• _What this task involves_
Copy every line of text from the data below word for word, leaving out the pictures.

• _Extracted material_
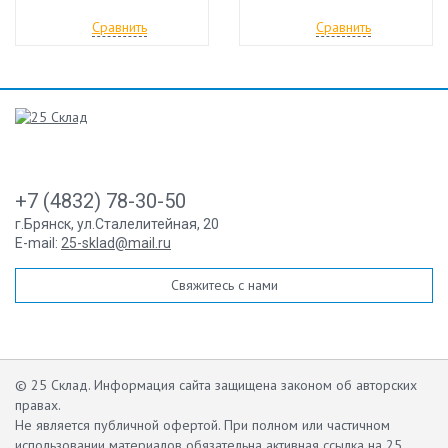
Сравнить
Сравнить
+7 (4832) 78-30-50
г.Брянск
,
ул.Сталелитейная, 20
E-mail:
25-sklad@mail.ru
Свяжитесь с нами
© 25 Склад. Информация сайта защищена законом об авторских
правах.
Не является публичной офертой.
При полном или частичном
использовании материалов обязательна активная ссылка на 25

• _Response area_
Сравнить
Сравнить
+7 (4832) 78-30-50
г.Брянск
,
ул.Сталелитейная, 20
E-mail:
25-sklad@mail.ru
Свяжитесь с нами
© 25 Склад. Информация сайта защищена законом об авторских
правах.
Не является публичной офертой.
При полном или частичном
использовании материалов обязательна активная ссылка на 25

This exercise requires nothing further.